*** Texte fourni ***

Le poème de la création

Nous abordons aujourd’hui le texte probablement le plus sensible de toute la Bible : le récit de la création. Ou plutôt les récits, car il y en a deux, si différents l’un de l’autre, voire contradictoires, qu’il est évident qu’ils ont été écrits à des époques distinctes, par des auteurs distincts. Ces récits se trouvent dans le premier livre de l’Ancien Testament, le livre de la Genèse, qui, comme son nom l’indique, traite de la genèse non seulement du monde, mais aussi de l’humanité et du peuple d’Israël. On estime que le premier récit, Ge 1, a été écrit entre le Ve et le IVe siècle, au retour de l’exil à Babylone, alors que le second, Ge 2-3, serait bien antérieur, entre le IXe et le VIe siècle. Quoi qu’il en soit, si la Bible les a conservés tous les deux, c’est qu’ils sont complémentaires.

***

- Exercices à réaliser:
(a) Relevez tous les siècles mentionnés dans le texte sur les récits de la création.
(b) Poursuivez le texte sur les récits de la création après sa dernière phrase.
Le matériel qui suit provient d'une autre source.

*** Données recueillies ***

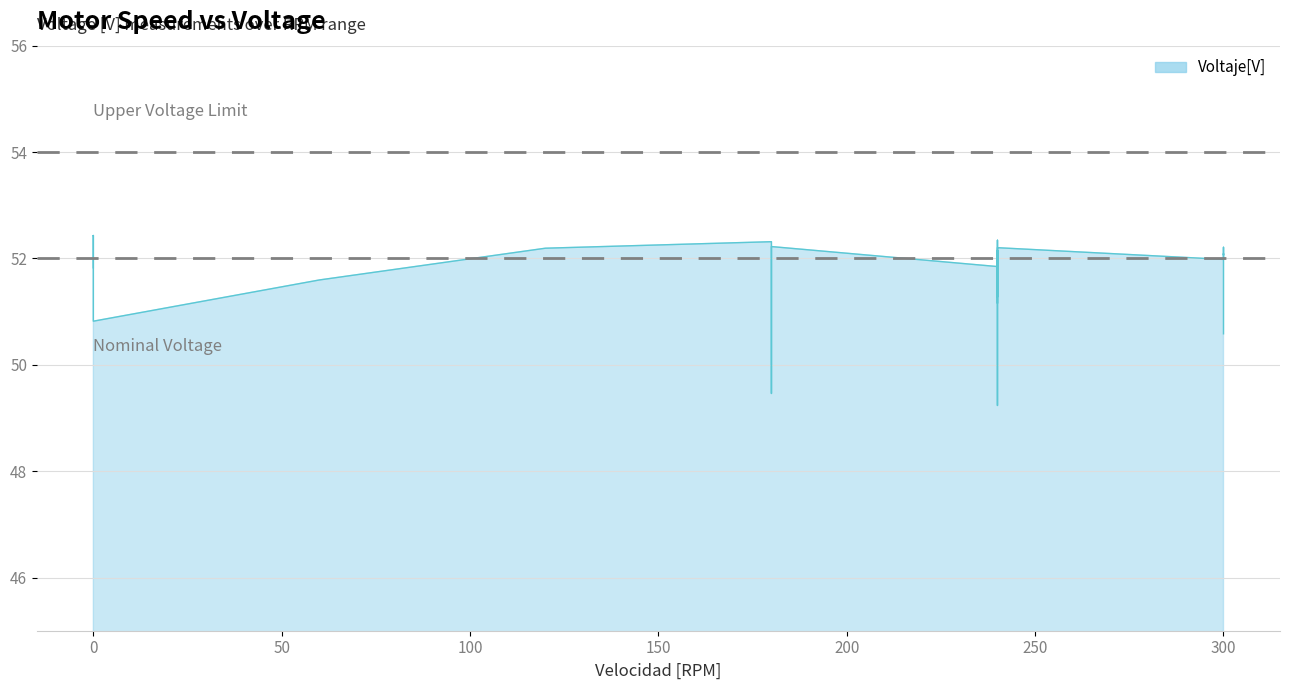

What is the difference between the values at 240 and 180?

0.1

***

- Réponses par exercice:
(a) Ve siècle, IVe siècle, IXe siècle, VIe siècle

(b)
Le récit de Ge 1 est celui qui raconte la création du monde en 6 jours. Il faut noter que le nom hébreu des livres de la Bible est toujours le premier mot du premier verset ; en l’occurrence bereshit, que l’on traduit habituellement par au commencement. Ça n’a l’air de rien, mais ce premier mot a déjà fait couler énormément d’encre, et a fait l’objet de plusieurs centaines de commentaires rabbiniques ; à commencer par la première lettre, beth, qui est la seconde lettre de l’alphabet hébreu, et qui s’écrit comme un C majuscule de forme carrée, mais retourné vers la gauche. Le mot Beth veut dire maison, ce qui est évoqué par la forme de la lettre. Écoutons ce qu’en dit Rabbi Yona : « De même que le beth est fermé de tous côtés et ne s’ouvre que vers l’avant (rappelons que l’hébreu s’écrit de droite à gauche, donc l’avant est à gauche), tu n’es pas autorisé à demander : Qu’y a-t-il au-dessous, au-dessus, avant et après lui ? Tu t’interrogeras uniquement sur ce qui est postérieur au jour de la création du monde ». Autrement dit, notre intelligence ne peut pas sonder l’origine absolue de toutes choses, elle s’exerce à l’intérieur de ce monde. Par ailleurs, la traduction grecque du mot bereshit est en arkè, qu’on peut rendre aussi bien par au commencement, avec un sens temporel, que par au principe, avec un sens philosophique.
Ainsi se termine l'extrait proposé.